Research at these intersections reveals a diversity of opinions on what defines gambling, speculation and investing. Some studies have revealed strong empirical relationships between certain speculative activities (day trading penny stocks shorting and day trading etc) and gambling, leading some to assume these activities don’t fit within this umbrella term despite having direct connections to problem gambling. Unfortunately this can lead people to believe speculative activities don’t qualify as gambling yet in reality they do!
Taking Short-Term Risks
Risk and return are inextricably linked when investing, unlike gambling where one risk can potentially prove catastrophic. Therefore, investors generally spread their funds across several asset classes in order to minimize exposure to losses; additionally they often choose assets which can provide both income and capital appreciation simultaneously.

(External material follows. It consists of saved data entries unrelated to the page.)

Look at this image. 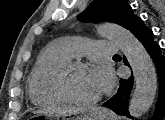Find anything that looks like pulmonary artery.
<instances>
[{"label":"pulmonary artery","mask_w":165,"mask_h":120,"mask_svg":"<svg viewBox=\"0 0 165 120\" xmlns=\"http://www.w3.org/2000/svg\"><path fill=\"white\" fill-rule=\"evenodd\" d=\"M54 47L68 58L89 53H95L101 56H113L120 51L119 45L113 42H87L73 38L60 39L55 43Z\"/></svg>","instance_id":"obj_1"}]
</instances>
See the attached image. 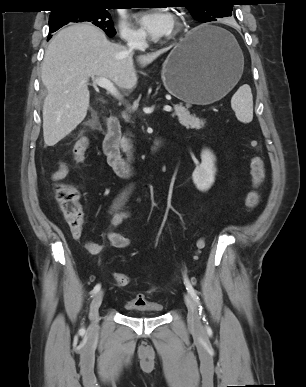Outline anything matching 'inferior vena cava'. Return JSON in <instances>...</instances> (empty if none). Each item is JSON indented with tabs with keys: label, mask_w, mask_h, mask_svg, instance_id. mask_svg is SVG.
Wrapping results in <instances>:
<instances>
[{
	"label": "inferior vena cava",
	"mask_w": 306,
	"mask_h": 387,
	"mask_svg": "<svg viewBox=\"0 0 306 387\" xmlns=\"http://www.w3.org/2000/svg\"><path fill=\"white\" fill-rule=\"evenodd\" d=\"M127 46L132 51L134 49L144 50L148 45L143 37H131L128 40Z\"/></svg>",
	"instance_id": "1"
}]
</instances>
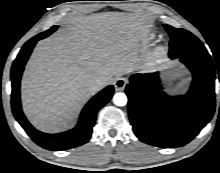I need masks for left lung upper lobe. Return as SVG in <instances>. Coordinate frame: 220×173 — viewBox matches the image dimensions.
Returning a JSON list of instances; mask_svg holds the SVG:
<instances>
[{
  "label": "left lung upper lobe",
  "instance_id": "left-lung-upper-lobe-1",
  "mask_svg": "<svg viewBox=\"0 0 220 173\" xmlns=\"http://www.w3.org/2000/svg\"><path fill=\"white\" fill-rule=\"evenodd\" d=\"M164 27L171 37L169 53L172 52L173 57L177 58L182 54H208L202 42L189 31L169 25Z\"/></svg>",
  "mask_w": 220,
  "mask_h": 173
}]
</instances>
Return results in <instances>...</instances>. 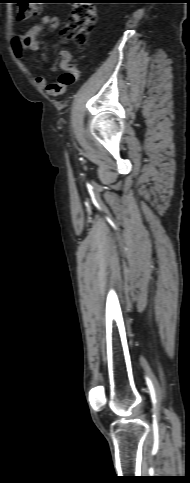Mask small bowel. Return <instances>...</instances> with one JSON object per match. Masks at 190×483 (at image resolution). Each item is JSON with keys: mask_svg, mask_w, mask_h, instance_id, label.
Masks as SVG:
<instances>
[{"mask_svg": "<svg viewBox=\"0 0 190 483\" xmlns=\"http://www.w3.org/2000/svg\"><path fill=\"white\" fill-rule=\"evenodd\" d=\"M60 24L61 22L58 17L45 15L43 16L39 24L30 28L27 32L15 34L10 42L13 55L16 58L21 59L25 51H37L39 48L38 35L42 27L48 25L50 29L57 30L59 29ZM69 62L70 55L68 53H63L61 58L62 68L65 71L71 72L74 75L75 79H77L79 75V70L75 66L71 65ZM35 81L39 87L45 88L46 91L53 96L60 94L64 90H58L56 88V83H49L44 75H37L35 77Z\"/></svg>", "mask_w": 190, "mask_h": 483, "instance_id": "c3829d8e", "label": "small bowel"}]
</instances>
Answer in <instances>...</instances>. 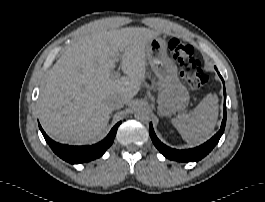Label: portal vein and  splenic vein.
<instances>
[{
  "label": "portal vein and splenic vein",
  "instance_id": "portal-vein-and-splenic-vein-1",
  "mask_svg": "<svg viewBox=\"0 0 265 202\" xmlns=\"http://www.w3.org/2000/svg\"><path fill=\"white\" fill-rule=\"evenodd\" d=\"M121 58L119 57V55L117 56V61H119ZM112 78H118L120 76V72L116 71L114 72L112 75Z\"/></svg>",
  "mask_w": 265,
  "mask_h": 202
}]
</instances>
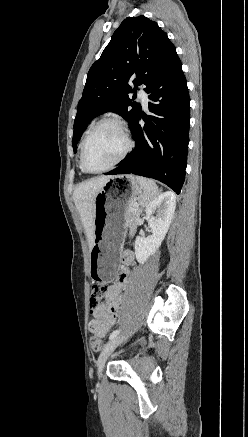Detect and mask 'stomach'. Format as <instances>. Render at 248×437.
<instances>
[{"mask_svg":"<svg viewBox=\"0 0 248 437\" xmlns=\"http://www.w3.org/2000/svg\"><path fill=\"white\" fill-rule=\"evenodd\" d=\"M142 189L130 174L110 178L95 196L94 244L90 252L92 279L96 286H113L123 238L128 225L126 211ZM141 205V204H140Z\"/></svg>","mask_w":248,"mask_h":437,"instance_id":"1","label":"stomach"}]
</instances>
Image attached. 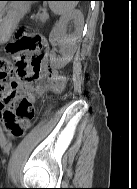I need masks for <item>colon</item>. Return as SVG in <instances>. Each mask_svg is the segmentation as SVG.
Here are the masks:
<instances>
[{
  "instance_id": "colon-1",
  "label": "colon",
  "mask_w": 137,
  "mask_h": 189,
  "mask_svg": "<svg viewBox=\"0 0 137 189\" xmlns=\"http://www.w3.org/2000/svg\"><path fill=\"white\" fill-rule=\"evenodd\" d=\"M47 43L38 34L19 32L14 40L9 43L7 52L13 57V61L7 57L0 56V96L4 95L6 86L10 81L14 67L25 80L31 81L40 78H50L53 69L47 66L42 69V61L47 53ZM23 52L31 53L29 60L22 55ZM35 107L28 100H22L16 110L18 118L27 117L29 114L35 116Z\"/></svg>"
}]
</instances>
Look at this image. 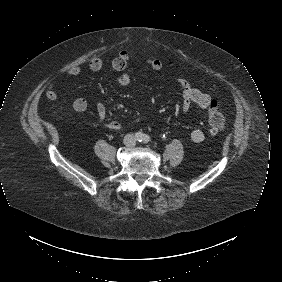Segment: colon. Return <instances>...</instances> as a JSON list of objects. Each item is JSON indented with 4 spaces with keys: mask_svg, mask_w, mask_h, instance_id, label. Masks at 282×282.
Returning a JSON list of instances; mask_svg holds the SVG:
<instances>
[{
    "mask_svg": "<svg viewBox=\"0 0 282 282\" xmlns=\"http://www.w3.org/2000/svg\"><path fill=\"white\" fill-rule=\"evenodd\" d=\"M208 127L212 133L223 130L225 126L224 115L218 105V102L211 100L207 110Z\"/></svg>",
    "mask_w": 282,
    "mask_h": 282,
    "instance_id": "obj_1",
    "label": "colon"
}]
</instances>
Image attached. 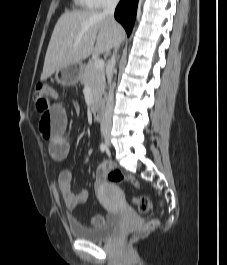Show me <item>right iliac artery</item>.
Masks as SVG:
<instances>
[{
  "mask_svg": "<svg viewBox=\"0 0 227 265\" xmlns=\"http://www.w3.org/2000/svg\"><path fill=\"white\" fill-rule=\"evenodd\" d=\"M106 149H107L106 148V145L104 143H101L100 144V150H101V152H105Z\"/></svg>",
  "mask_w": 227,
  "mask_h": 265,
  "instance_id": "1",
  "label": "right iliac artery"
}]
</instances>
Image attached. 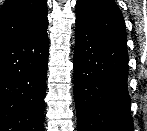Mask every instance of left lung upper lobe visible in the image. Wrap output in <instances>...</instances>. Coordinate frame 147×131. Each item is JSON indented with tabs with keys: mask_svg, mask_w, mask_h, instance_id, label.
Instances as JSON below:
<instances>
[{
	"mask_svg": "<svg viewBox=\"0 0 147 131\" xmlns=\"http://www.w3.org/2000/svg\"><path fill=\"white\" fill-rule=\"evenodd\" d=\"M76 21L115 41L127 42L123 15L113 0H78Z\"/></svg>",
	"mask_w": 147,
	"mask_h": 131,
	"instance_id": "1",
	"label": "left lung upper lobe"
}]
</instances>
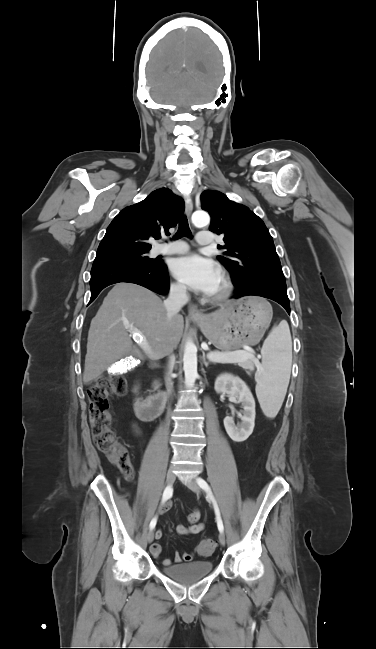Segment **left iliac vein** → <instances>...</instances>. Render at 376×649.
<instances>
[{
	"mask_svg": "<svg viewBox=\"0 0 376 649\" xmlns=\"http://www.w3.org/2000/svg\"><path fill=\"white\" fill-rule=\"evenodd\" d=\"M186 485L194 493H196V494L200 493V487L194 480L190 479V480L186 481ZM219 542H220L221 545H225L226 539H225V534L223 532H220V534H219Z\"/></svg>",
	"mask_w": 376,
	"mask_h": 649,
	"instance_id": "obj_1",
	"label": "left iliac vein"
}]
</instances>
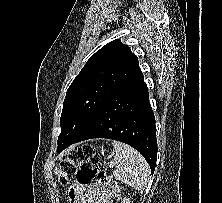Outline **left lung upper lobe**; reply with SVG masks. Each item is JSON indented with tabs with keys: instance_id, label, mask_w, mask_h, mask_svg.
I'll return each mask as SVG.
<instances>
[{
	"instance_id": "obj_1",
	"label": "left lung upper lobe",
	"mask_w": 222,
	"mask_h": 203,
	"mask_svg": "<svg viewBox=\"0 0 222 203\" xmlns=\"http://www.w3.org/2000/svg\"><path fill=\"white\" fill-rule=\"evenodd\" d=\"M137 68V56L120 40L109 42L90 57L67 90L57 149L82 132L105 100Z\"/></svg>"
}]
</instances>
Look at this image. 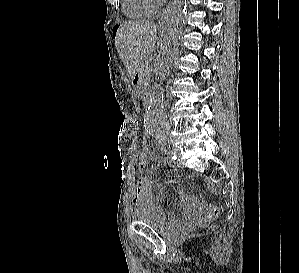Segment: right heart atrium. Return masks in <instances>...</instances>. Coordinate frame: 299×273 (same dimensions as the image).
Returning a JSON list of instances; mask_svg holds the SVG:
<instances>
[{
	"instance_id": "right-heart-atrium-1",
	"label": "right heart atrium",
	"mask_w": 299,
	"mask_h": 273,
	"mask_svg": "<svg viewBox=\"0 0 299 273\" xmlns=\"http://www.w3.org/2000/svg\"><path fill=\"white\" fill-rule=\"evenodd\" d=\"M150 1V3L155 7L156 6V4H157V2H158V0H149Z\"/></svg>"
}]
</instances>
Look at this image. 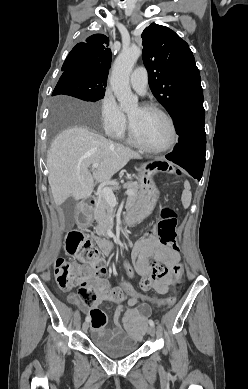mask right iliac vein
I'll use <instances>...</instances> for the list:
<instances>
[{
  "label": "right iliac vein",
  "mask_w": 248,
  "mask_h": 389,
  "mask_svg": "<svg viewBox=\"0 0 248 389\" xmlns=\"http://www.w3.org/2000/svg\"><path fill=\"white\" fill-rule=\"evenodd\" d=\"M88 327H89V323L86 321V322H84L83 325H82V330H83L84 332H87Z\"/></svg>",
  "instance_id": "right-iliac-vein-1"
}]
</instances>
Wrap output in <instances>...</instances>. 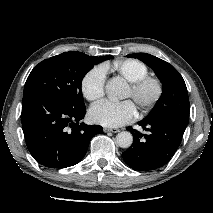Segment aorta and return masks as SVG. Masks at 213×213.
<instances>
[{
    "label": "aorta",
    "mask_w": 213,
    "mask_h": 213,
    "mask_svg": "<svg viewBox=\"0 0 213 213\" xmlns=\"http://www.w3.org/2000/svg\"><path fill=\"white\" fill-rule=\"evenodd\" d=\"M123 91V83L119 80L113 79L106 85V92L112 99L121 97ZM116 143L121 148H128L133 143V136L128 131H122L116 136Z\"/></svg>",
    "instance_id": "obj_1"
}]
</instances>
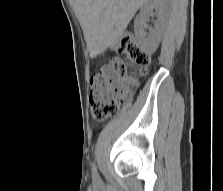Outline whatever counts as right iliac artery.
Returning a JSON list of instances; mask_svg holds the SVG:
<instances>
[{
	"label": "right iliac artery",
	"mask_w": 223,
	"mask_h": 191,
	"mask_svg": "<svg viewBox=\"0 0 223 191\" xmlns=\"http://www.w3.org/2000/svg\"><path fill=\"white\" fill-rule=\"evenodd\" d=\"M92 171H93L94 177L97 178L98 174H97V170H96L95 166H93V170Z\"/></svg>",
	"instance_id": "right-iliac-artery-1"
}]
</instances>
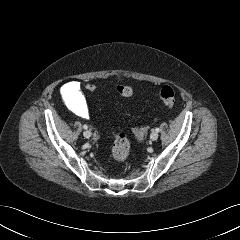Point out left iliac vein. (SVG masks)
<instances>
[{
	"mask_svg": "<svg viewBox=\"0 0 240 240\" xmlns=\"http://www.w3.org/2000/svg\"><path fill=\"white\" fill-rule=\"evenodd\" d=\"M158 133L157 132H155V131H153L151 134H150V139L151 140H157L158 139Z\"/></svg>",
	"mask_w": 240,
	"mask_h": 240,
	"instance_id": "obj_1",
	"label": "left iliac vein"
}]
</instances>
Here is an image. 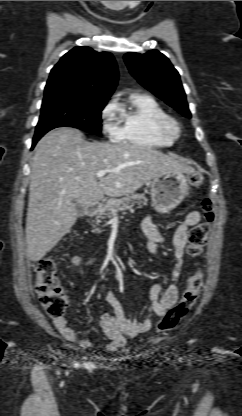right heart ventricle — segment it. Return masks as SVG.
<instances>
[{"mask_svg":"<svg viewBox=\"0 0 242 416\" xmlns=\"http://www.w3.org/2000/svg\"><path fill=\"white\" fill-rule=\"evenodd\" d=\"M121 127L115 137L118 142L160 148L171 146L175 139L160 128L167 117L164 108L150 95L132 93L124 103L117 104Z\"/></svg>","mask_w":242,"mask_h":416,"instance_id":"right-heart-ventricle-1","label":"right heart ventricle"}]
</instances>
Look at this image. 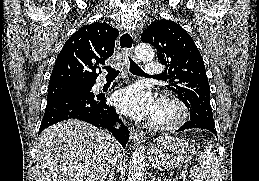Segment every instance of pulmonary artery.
Wrapping results in <instances>:
<instances>
[{
	"label": "pulmonary artery",
	"mask_w": 259,
	"mask_h": 181,
	"mask_svg": "<svg viewBox=\"0 0 259 181\" xmlns=\"http://www.w3.org/2000/svg\"><path fill=\"white\" fill-rule=\"evenodd\" d=\"M163 70L162 66L157 63H148L146 66L145 74L148 76H155L161 73Z\"/></svg>",
	"instance_id": "obj_1"
}]
</instances>
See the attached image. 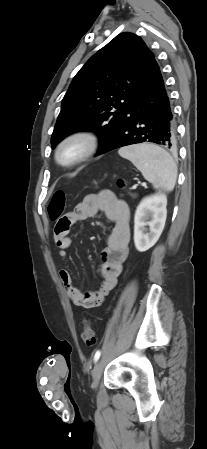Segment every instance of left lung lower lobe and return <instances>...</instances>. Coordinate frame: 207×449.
<instances>
[{
	"label": "left lung lower lobe",
	"instance_id": "0a47b994",
	"mask_svg": "<svg viewBox=\"0 0 207 449\" xmlns=\"http://www.w3.org/2000/svg\"><path fill=\"white\" fill-rule=\"evenodd\" d=\"M137 143H156L172 150L176 147L173 107L157 63L120 128L98 154Z\"/></svg>",
	"mask_w": 207,
	"mask_h": 449
}]
</instances>
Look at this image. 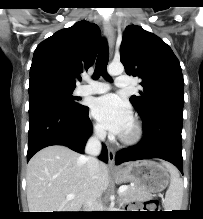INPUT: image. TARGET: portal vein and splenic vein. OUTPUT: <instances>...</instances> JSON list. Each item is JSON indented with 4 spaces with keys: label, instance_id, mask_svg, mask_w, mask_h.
I'll use <instances>...</instances> for the list:
<instances>
[{
    "label": "portal vein and splenic vein",
    "instance_id": "portal-vein-and-splenic-vein-1",
    "mask_svg": "<svg viewBox=\"0 0 203 219\" xmlns=\"http://www.w3.org/2000/svg\"><path fill=\"white\" fill-rule=\"evenodd\" d=\"M127 186H120L119 187V189H118V193H119V195H121L123 192H125L126 190H127ZM75 197V195L74 194H69V195H67V200H71V199H73Z\"/></svg>",
    "mask_w": 203,
    "mask_h": 219
}]
</instances>
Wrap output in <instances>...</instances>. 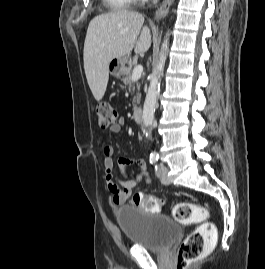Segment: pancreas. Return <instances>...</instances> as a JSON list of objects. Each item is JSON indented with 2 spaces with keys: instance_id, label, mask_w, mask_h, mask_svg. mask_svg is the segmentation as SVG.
Returning <instances> with one entry per match:
<instances>
[{
  "instance_id": "1",
  "label": "pancreas",
  "mask_w": 265,
  "mask_h": 269,
  "mask_svg": "<svg viewBox=\"0 0 265 269\" xmlns=\"http://www.w3.org/2000/svg\"><path fill=\"white\" fill-rule=\"evenodd\" d=\"M123 83L125 84V86H128L129 90H134V81H132V79H131V70H129L128 73L125 75V77L123 79ZM137 88H138V90L140 89L139 84H137ZM140 98H141V95L138 92L133 99V108L134 109L136 108L137 104L140 103Z\"/></svg>"
}]
</instances>
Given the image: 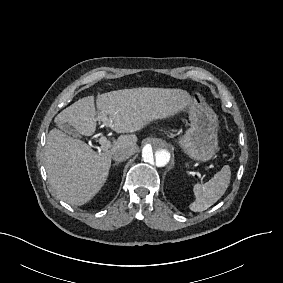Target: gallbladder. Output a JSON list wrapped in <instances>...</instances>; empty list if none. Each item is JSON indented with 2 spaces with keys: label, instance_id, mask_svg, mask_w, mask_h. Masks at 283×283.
Masks as SVG:
<instances>
[{
  "label": "gallbladder",
  "instance_id": "bac80fb5",
  "mask_svg": "<svg viewBox=\"0 0 283 283\" xmlns=\"http://www.w3.org/2000/svg\"><path fill=\"white\" fill-rule=\"evenodd\" d=\"M59 128L65 133L72 135L73 137L79 136V134L68 124L59 125Z\"/></svg>",
  "mask_w": 283,
  "mask_h": 283
}]
</instances>
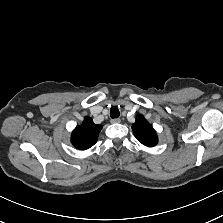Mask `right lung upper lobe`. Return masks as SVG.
<instances>
[{
  "mask_svg": "<svg viewBox=\"0 0 223 223\" xmlns=\"http://www.w3.org/2000/svg\"><path fill=\"white\" fill-rule=\"evenodd\" d=\"M101 129V125H96L91 118L86 117L82 125L73 131L71 142L80 150L88 149L96 143Z\"/></svg>",
  "mask_w": 223,
  "mask_h": 223,
  "instance_id": "1",
  "label": "right lung upper lobe"
}]
</instances>
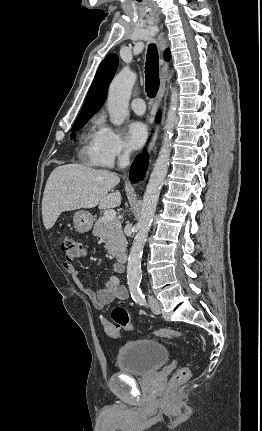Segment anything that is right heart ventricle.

Gamblers on the other hand tend to invest in single assets or opportunities with a hope of reaping certain returns – for instance they might look out for stocks that they perceive could become take over candidates in hopes they will rise in value and eventually sell at a profit.
Studies that compare stock trading to gambling are many. Unfortunately, most rely on small samples of self-reporting investors or use novel investing scales that do not necessarily transfer well to an investment context.
Taking Long-Term Risks
Investing is the practice of purchasing assets with the aim of either increasing in value or producing income; gambling involves placing bets for the chance of reaching desired results; even bets stacked heavily in your favor could still qualify as gambling if their outcomes depend on luck rather than skill alone.
However, unlike investments which typically provide positive expected returns, most forms of commercial gambling offer negative expected returns for players. To mitigate risk when investing, diversifying a portfolio can help spread out risks across many assets and spread out any possible losses that arise from poor investments.
Stock trading has been linked with problem gambling in some studies; however, such studies often rely on small samples of people self-referring themselves to treatment clinics or using investing scales that do not adhere to rigorous validation methods like those employed for gambling research – producing results which could be misleading.
Taking Short-Term Profits
Investing is a highly disciplined, deliberate process requiring patience and planning. It involves building wealth over the long term while mitigating risks using risk mitigation strategies – this distinguishes investing from gambling which involves placing money in games with uncertain outcomes.
Gamblers tend to focus on chasing returns, which means they tend to stock their portfolio with the top performing stocks at any given moment and sell as soon as the price rise has ended.
Investors, on the other hand, tend to focus on cash flows rather than stock prices when making decisions and will remain invested even when prices decline. When choosing their investments they take into account factors like company management and their experience running the business as well as dividend payments that have consistently been made and raised regularly over time. They will limit trading activity so as not to incur transaction fees associated with gambling activities.